§ Records supplied
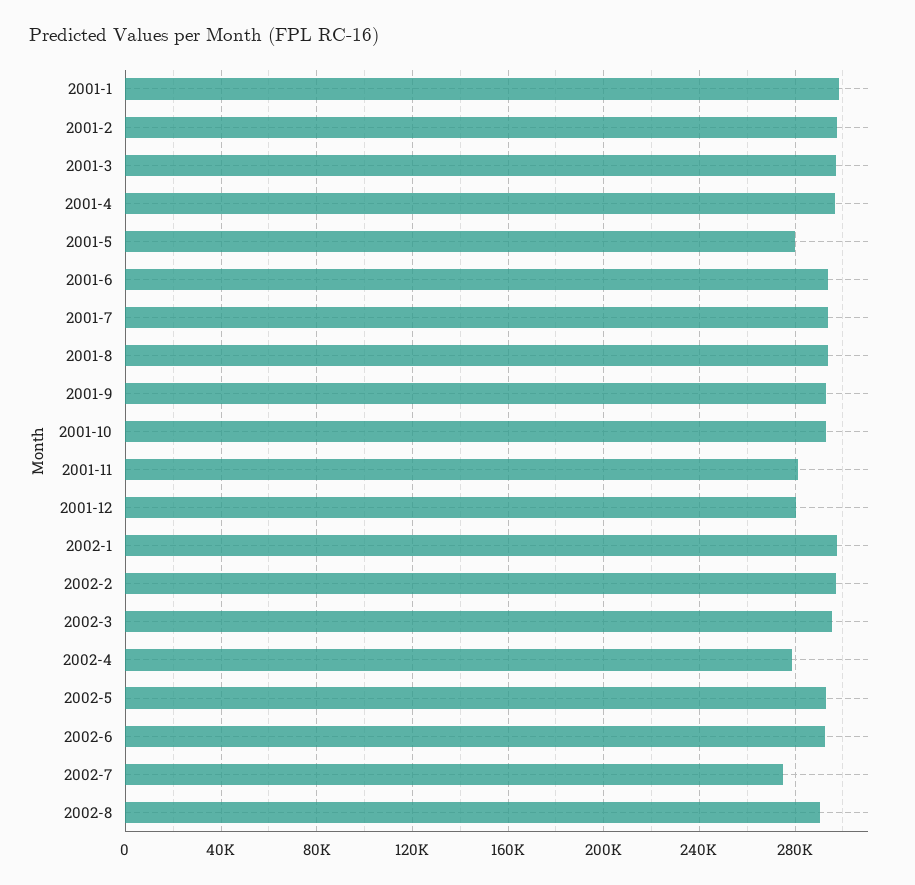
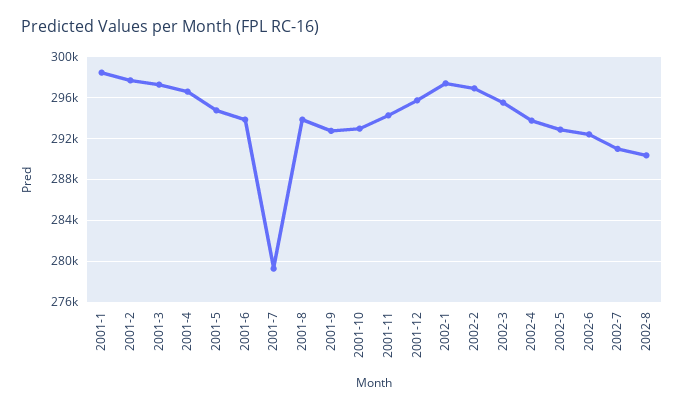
  {
    "2001-1": 298000,
    "2001-2": 298000,
    "2001-3": 297000,
    "2001-4": 297000,
-   "2001-5": 280000,
+   "2001-5": 295000,
    "2001-6": 294000,
-   "2001-7": 295000,
+   "2001-7": 279000,
    "2001-8": 294000,
    "2001-9": 293000,
    "2001-10": 293000,
-   "2001-11": 280000,
+   "2001-11": 294000,
-   "2001-12": 280000,
+   "2001-12": 296000,
    "2002-1": 297000,
    "2002-2": 297000,
    "2002-3": 296000,
-   "2002-4": 280000,
+   "2002-4": 294000,
    "2002-5": 293000,
    "2002-6": 292000,
-   "2002-7": 275000,
+   "2002-7": 291000,
    "2002-8": 290000
  }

§ Task directions
Every line above is to be repeated exactly, but no picture is to appear in the copy.

§ Solution for this problem
  {
    "2001-1": 298000,
    "2001-2": 298000,
    "2001-3": 297000,
    "2001-4": 297000,
-   "2001-5": 280000,
+   "2001-5": 295000,
    "2001-6": 294000,
-   "2001-7": 295000,
+   "2001-7": 279000,
    "2001-8": 294000,
    "2001-9": 293000,
    "2001-10": 293000,
-   "2001-11": 280000,
+   "2001-11": 294000,
-   "2001-12": 280000,
+   "2001-12": 296000,
    "2002-1": 297000,
    "2002-2": 297000,
    "2002-3": 296000,
-   "2002-4": 280000,
+   "2002-4": 294000,
    "2002-5": 293000,
    "2002-6": 292000,
-   "2002-7": 275000,
+   "2002-7": 291000,
    "2002-8": 290000
  }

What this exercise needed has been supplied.